**Available records:**
┄┄┄┄┄┄┄┄┄┄
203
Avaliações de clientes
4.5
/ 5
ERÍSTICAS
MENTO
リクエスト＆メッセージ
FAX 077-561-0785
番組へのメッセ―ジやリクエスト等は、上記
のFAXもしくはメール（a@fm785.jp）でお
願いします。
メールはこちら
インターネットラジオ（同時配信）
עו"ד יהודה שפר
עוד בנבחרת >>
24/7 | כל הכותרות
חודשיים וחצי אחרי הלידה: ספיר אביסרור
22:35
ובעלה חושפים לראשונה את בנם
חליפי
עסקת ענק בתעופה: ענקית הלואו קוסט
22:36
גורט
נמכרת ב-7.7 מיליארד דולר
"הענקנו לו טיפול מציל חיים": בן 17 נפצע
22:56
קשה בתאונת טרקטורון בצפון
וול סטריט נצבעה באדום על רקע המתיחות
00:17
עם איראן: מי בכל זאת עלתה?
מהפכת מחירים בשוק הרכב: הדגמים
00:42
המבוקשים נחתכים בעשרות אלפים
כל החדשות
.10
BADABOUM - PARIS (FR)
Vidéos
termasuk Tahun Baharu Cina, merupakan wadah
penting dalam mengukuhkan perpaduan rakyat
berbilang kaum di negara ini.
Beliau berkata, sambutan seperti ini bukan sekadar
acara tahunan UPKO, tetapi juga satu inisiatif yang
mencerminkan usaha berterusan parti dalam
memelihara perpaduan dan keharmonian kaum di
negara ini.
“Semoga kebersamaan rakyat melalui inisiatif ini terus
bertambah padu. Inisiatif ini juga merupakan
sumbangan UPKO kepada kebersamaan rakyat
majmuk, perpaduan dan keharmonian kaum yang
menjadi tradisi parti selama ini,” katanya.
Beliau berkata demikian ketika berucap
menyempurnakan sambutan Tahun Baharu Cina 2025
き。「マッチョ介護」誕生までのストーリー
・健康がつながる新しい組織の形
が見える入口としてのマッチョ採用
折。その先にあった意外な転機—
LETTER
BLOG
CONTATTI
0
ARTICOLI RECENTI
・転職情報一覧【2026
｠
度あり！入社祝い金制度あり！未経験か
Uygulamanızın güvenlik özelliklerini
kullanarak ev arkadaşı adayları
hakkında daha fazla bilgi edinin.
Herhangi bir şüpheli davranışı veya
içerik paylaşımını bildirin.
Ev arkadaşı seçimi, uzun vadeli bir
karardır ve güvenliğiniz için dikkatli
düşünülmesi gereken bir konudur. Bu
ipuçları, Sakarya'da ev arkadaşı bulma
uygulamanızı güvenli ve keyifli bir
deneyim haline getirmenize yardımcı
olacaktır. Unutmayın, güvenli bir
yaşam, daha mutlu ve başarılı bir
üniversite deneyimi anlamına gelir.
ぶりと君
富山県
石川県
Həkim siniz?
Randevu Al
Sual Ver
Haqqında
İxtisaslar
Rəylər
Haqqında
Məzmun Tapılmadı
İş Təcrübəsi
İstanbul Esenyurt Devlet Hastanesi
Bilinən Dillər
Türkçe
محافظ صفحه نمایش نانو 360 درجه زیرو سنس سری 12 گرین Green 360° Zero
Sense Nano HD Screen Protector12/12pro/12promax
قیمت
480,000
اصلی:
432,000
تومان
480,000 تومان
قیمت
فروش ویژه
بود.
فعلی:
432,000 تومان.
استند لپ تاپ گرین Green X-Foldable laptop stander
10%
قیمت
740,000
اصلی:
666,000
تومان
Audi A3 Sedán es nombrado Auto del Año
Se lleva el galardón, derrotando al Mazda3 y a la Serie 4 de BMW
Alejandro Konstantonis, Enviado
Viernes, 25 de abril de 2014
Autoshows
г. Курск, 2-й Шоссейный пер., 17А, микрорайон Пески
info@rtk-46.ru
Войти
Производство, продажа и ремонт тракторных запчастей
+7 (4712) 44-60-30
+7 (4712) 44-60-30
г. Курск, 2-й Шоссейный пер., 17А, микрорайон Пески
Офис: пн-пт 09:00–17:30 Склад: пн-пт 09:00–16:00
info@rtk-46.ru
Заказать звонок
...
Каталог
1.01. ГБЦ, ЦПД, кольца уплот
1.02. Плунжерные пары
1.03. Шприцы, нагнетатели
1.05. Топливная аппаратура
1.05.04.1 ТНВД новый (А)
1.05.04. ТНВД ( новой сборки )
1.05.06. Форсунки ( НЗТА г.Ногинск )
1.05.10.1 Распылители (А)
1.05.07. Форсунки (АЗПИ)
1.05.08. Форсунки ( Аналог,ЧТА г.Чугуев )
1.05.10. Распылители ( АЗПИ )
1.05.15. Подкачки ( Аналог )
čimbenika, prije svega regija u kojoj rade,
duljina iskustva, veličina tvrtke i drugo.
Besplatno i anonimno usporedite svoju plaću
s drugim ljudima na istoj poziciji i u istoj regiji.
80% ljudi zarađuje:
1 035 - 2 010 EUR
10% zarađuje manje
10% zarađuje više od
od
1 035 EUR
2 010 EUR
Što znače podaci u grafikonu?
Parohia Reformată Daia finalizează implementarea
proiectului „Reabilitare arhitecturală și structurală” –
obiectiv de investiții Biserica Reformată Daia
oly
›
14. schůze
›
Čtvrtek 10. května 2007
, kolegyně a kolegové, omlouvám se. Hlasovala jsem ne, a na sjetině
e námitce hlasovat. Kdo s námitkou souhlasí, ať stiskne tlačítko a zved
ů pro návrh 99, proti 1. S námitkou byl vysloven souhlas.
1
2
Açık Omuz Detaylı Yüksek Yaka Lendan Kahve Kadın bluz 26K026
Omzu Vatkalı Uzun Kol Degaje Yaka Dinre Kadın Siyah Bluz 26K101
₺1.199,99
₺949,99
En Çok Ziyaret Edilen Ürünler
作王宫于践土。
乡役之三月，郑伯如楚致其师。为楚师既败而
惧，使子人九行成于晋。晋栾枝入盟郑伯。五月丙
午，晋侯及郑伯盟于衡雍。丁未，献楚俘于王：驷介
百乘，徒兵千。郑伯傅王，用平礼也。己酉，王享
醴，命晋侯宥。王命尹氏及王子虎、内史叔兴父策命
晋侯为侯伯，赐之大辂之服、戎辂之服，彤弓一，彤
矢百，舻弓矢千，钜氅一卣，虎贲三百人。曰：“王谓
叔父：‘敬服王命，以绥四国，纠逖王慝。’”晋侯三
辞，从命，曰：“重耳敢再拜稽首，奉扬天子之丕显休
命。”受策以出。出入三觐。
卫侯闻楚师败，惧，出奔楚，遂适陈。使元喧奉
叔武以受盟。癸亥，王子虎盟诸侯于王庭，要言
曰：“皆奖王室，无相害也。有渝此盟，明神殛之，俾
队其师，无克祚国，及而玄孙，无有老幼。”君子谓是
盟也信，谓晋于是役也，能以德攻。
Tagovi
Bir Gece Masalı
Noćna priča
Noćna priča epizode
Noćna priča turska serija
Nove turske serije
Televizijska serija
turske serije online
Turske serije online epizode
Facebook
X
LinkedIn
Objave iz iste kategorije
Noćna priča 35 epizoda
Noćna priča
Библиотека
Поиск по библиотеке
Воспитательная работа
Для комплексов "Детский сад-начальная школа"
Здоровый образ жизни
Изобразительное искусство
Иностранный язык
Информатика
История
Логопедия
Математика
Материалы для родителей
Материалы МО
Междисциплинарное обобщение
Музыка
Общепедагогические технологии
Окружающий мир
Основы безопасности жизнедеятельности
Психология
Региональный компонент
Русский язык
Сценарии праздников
┄┄┄┄┄┄┄┄┄┄
**What the task requires:**
Output every line of text in the material above as a JSON list of strings, one string per line, leaving out blank lines.

**Answer to this task:**
[
  "203",
  "Avaliações de clientes",
  "4.5",
  "/ 5",
  "ERÍSTICAS",
  "MENTO",
  "リクエスト＆メッセージ",
  "FAX 077-561-0785",
  "番組へのメッセ―ジやリクエスト等は、上記",
  "のFAXもしくはメール（a@fm785.jp）でお",
  "願いします。",
  "メールはこちら",
  "インターネットラジオ（同時配信）",
  "עו\"ד יהודה שפר",
  "עוד בנבחרת >>",
  "24/7 | כל הכותרות",
  "חודשיים וחצי אחרי הלידה: ספיר אביסרור",
  "22:35",
  "ובעלה חושפים לראשונה את בנם",
  "חליפי",
  "עסקת ענק בתעופה: ענקית הלואו קוסט",
  "22:36",
  "גורט",
  "נמכרת ב-7.7 מיליארד דולר",
  "\"הענקנו לו טיפול מציל חיים\": בן 17 נפצע",
  "22:56",
  "קשה בתאונת טרקטורון בצפון",
  "וול סטריט נצבעה באדום על רקע המתיחות",
  "00:17",
  "עם איראן: מי בכל זאת עלתה?",
  "מהפכת מחירים בשוק הרכב: הדגמים",
  "00:42",
  "המבוקשים נחתכים בעשרות אלפים",
  "כל החדשות",
  ".10",
  "BADABOUM - PARIS (FR)",
  "Vidéos",
  "termasuk Tahun Baharu Cina, merupakan wadah",
  "penting dalam mengukuhkan perpaduan rakyat",
  "berbilang kaum di negara ini.",
  "Beliau berkata, sambutan seperti ini bukan sekadar",
  "acara tahunan UPKO, tetapi juga satu inisiatif yang",
  "mencerminkan usaha berterusan parti dalam",
  "memelihara perpaduan dan keharmonian kaum di",
  "negara ini.",
  "“Semoga kebersamaan rakyat melalui inisiatif ini terus",
  "bertambah padu. Inisiatif ini juga merupakan",
  "sumbangan UPKO kepada kebersamaan rakyat",
  "majmuk, perpaduan dan keharmonian kaum yang",
  "menjadi tradisi parti selama ini,” katanya.",
  "Beliau berkata demikian ketika berucap",
  "menyempurnakan sambutan Tahun Baharu Cina 2025",
  "き。「マッチョ介護」誕生までのストーリー",
  "・健康がつながる新しい組織の形",
  "が見える入口としてのマッチョ採用",
  "折。その先にあった意外な転機—",
  "LETTER",
  "BLOG",
  "CONTATTI",
  "0",
  "ARTICOLI RECENTI",
  "・転職情報一覧【2026",
  "｠",
  "度あり！入社祝い金制度あり！未経験か",
  "Uygulamanızın güvenlik özelliklerini",
  "kullanarak ev arkadaşı adayları",
  "hakkında daha fazla bilgi edinin.",
  "Herhangi bir şüpheli davranışı veya",
  "içerik paylaşımını bildirin.",
  "Ev arkadaşı seçimi, uzun vadeli bir",
  "karardır ve güvenliğiniz için dikkatli",
  "düşünülmesi gereken bir konudur. Bu",
  "ipuçları, Sakarya'da ev arkadaşı bulma",
  "uygulamanızı güvenli ve keyifli bir",
  "deneyim haline getirmenize yardımcı",
  "olacaktır. Unutmayın, güvenli bir",
  "yaşam, daha mutlu ve başarılı bir",
  "üniversite deneyimi anlamına gelir.",
  "ぶりと君",
  "富山県",
  "石川県",
  "Həkim siniz?",
  "Randevu Al",
  "Sual Ver",
  "Haqqında",
  "İxtisaslar",
  "Rəylər",
  "Haqqında",
  "Məzmun Tapılmadı",
  "İş Təcrübəsi",
  "İstanbul Esenyurt Devlet Hastanesi",
  "Bilinən Dillər",
  "Türkçe",
  "محافظ صفحه نمایش نانو 360 درجه زیرو سنس سری 12 گرین Green 360° Zero",
  "Sense Nano HD Screen Protector12/12pro/12promax",
  "قیمت",
  "480,000",
  "اصلی:",
  "432,000",
  "تومان",
  "480,000 تومان",
  "قیمت",
  "فروش ویژه",
  "بود.",
  "فعلی:",
  "432,000 تومان.",
  "استند لپ تاپ گرین Green X-Foldable laptop stander",
  "10%",
  "قیمت",
  "740,000",
  "اصلی:",
  "666,000",
  "تومان",
  "Audi A3 Sedán es nombrado Auto del Año",
  "Se lleva el galardón, derrotando al Mazda3 y a la Serie 4 de BMW",
  "Alejandro Konstantonis, Enviado",
  "Viernes, 25 de abril de 2014",
  "Autoshows",
  "г. Курск, 2-й Шоссейный пер., 17А, микрорайон Пески",
  "info@rtk-46.ru",
  "Войти",
  "Производство, продажа и ремонт тракторных запчастей",
  "+7 (4712) 44-60-30",
  "+7 (4712) 44-60-30",
  "г. Курск, 2-й Шоссейный пер., 17А, микрорайон Пески",
  "Офис: пн-пт 09:00–17:30 Склад: пн-пт 09:00–16:00",
  "info@rtk-46.ru",
  "Заказать звонок",
  "...",
  "Каталог",
  "1.01. ГБЦ, ЦПД, кольца уплот",
  "1.02. Плунжерные пары",
  "1.03. Шприцы, нагнетатели",
  "1.05. Топливная аппаратура",
  "1.05.04.1 ТНВД новый (А)",
  "1.05.04. ТНВД ( новой сборки )",
  "1.05.06. Форсунки ( НЗТА г.Ногинск )",
  "1.05.10.1 Распылители (А)",
  "1.05.07. Форсунки (АЗПИ)",
  "1.05.08. Форсунки ( Аналог,ЧТА г.Чугуев )",
  "1.05.10. Распылители ( АЗПИ )",
  "1.05.15. Подкачки ( Аналог )",
  "čimbenika, prije svega regija u kojoj rade,",
  "duljina iskustva, veličina tvrtke i drugo.",
  "Besplatno i anonimno usporedite svoju plaću",
  "s drugim ljudima na istoj poziciji i u istoj regiji.",
  "80% ljudi zarađuje:",
  "1 035 - 2 010 EUR",
  "10% zarađuje manje",
  "10% zarađuje više od",
  "od",
  "1 035 EUR",
  "2 010 EUR",
  "Što znače podaci u grafikonu?",
  "Parohia Reformată Daia finalizează implementarea",
  "proiectului „Reabilitare arhitecturală și structurală” –",
  "obiectiv de investiții Biserica Reformată Daia",
  "oly",
  "›",
  "14. schůze",
  "›",
  "Čtvrtek 10. května 2007",
  ", kolegyně a kolegové, omlouvám se. Hlasovala jsem ne, a na sjetině",
  "e námitce hlasovat. Kdo s námitkou souhlasí, ať stiskne tlačítko a zved",
  "ů pro návrh 99, proti 1. S námitkou byl vysloven souhlas.",
  "1",
  "2",
  "Açık Omuz Detaylı Yüksek Yaka Lendan Kahve Kadın bluz 26K026",
  "Omzu Vatkalı Uzun Kol Degaje Yaka Dinre Kadın Siyah Bluz 26K101",
  "₺1.199,99",
  "₺949,99",
  "En Çok Ziyaret Edilen Ürünler",
  "作王宫于践土。",
  "乡役之三月，郑伯如楚致其师。为楚师既败而",
  "惧，使子人九行成于晋。晋栾枝入盟郑伯。五月丙",
  "午，晋侯及郑伯盟于衡雍。丁未，献楚俘于王：驷介",
  "百乘，徒兵千。郑伯傅王，用平礼也。己酉，王享",
  "醴，命晋侯宥。王命尹氏及王子虎、内史叔兴父策命",
  "晋侯为侯伯，赐之大辂之服、戎辂之服，彤弓一，彤",
  "矢百，舻弓矢千，钜氅一卣，虎贲三百人。曰：“王谓",
  "叔父：‘敬服王命，以绥四国，纠逖王慝。’”晋侯三",
  "辞，从命，曰：“重耳敢再拜稽首，奉扬天子之丕显休",
  "命。”受策以出。出入三觐。",
  "卫侯闻楚师败，惧，出奔楚，遂适陈。使元喧奉",
  "叔武以受盟。癸亥，王子虎盟诸侯于王庭，要言",
  "曰：“皆奖王室，无相害也。有渝此盟，明神殛之，俾",
  "队其师，无克祚国，及而玄孙，无有老幼。”君子谓是",
  "盟也信，谓晋于是役也，能以德攻。",
  "Tagovi",
  "Bir Gece Masalı",
  "Noćna priča",
  "Noćna priča epizode",
  "Noćna priča turska serija",
  "Nove turske serije",
  "Televizijska serija",
  "turske serije online",
  "Turske serije online epizode",
  "Facebook",
  "X",
  "LinkedIn",
  "Objave iz iste kategorije",
  "Noćna priča 35 epizoda",
  "Noćna priča",
  "Библиотека",
  "Поиск по библиотеке",
  "Воспитательная работа",
  "Для комплексов \"Детский сад-начальная школа\"",
  "Здоровый образ жизни",
  "Изобразительное искусство",
  "Иностранный язык",
  "Информатика",
  "История",
  "Логопедия",
  "Математика",
  "Материалы для родителей",
  "Материалы МО",
  "Междисциплинарное обобщение",
  "Музыка",
  "Общепедагогические технологии",
  "Окружающий мир",
  "Основы безопасности жизнедеятельности",
  "Психология",
  "Региональный компонент",
  "Русский язык",
  "Сценарии праздников"
]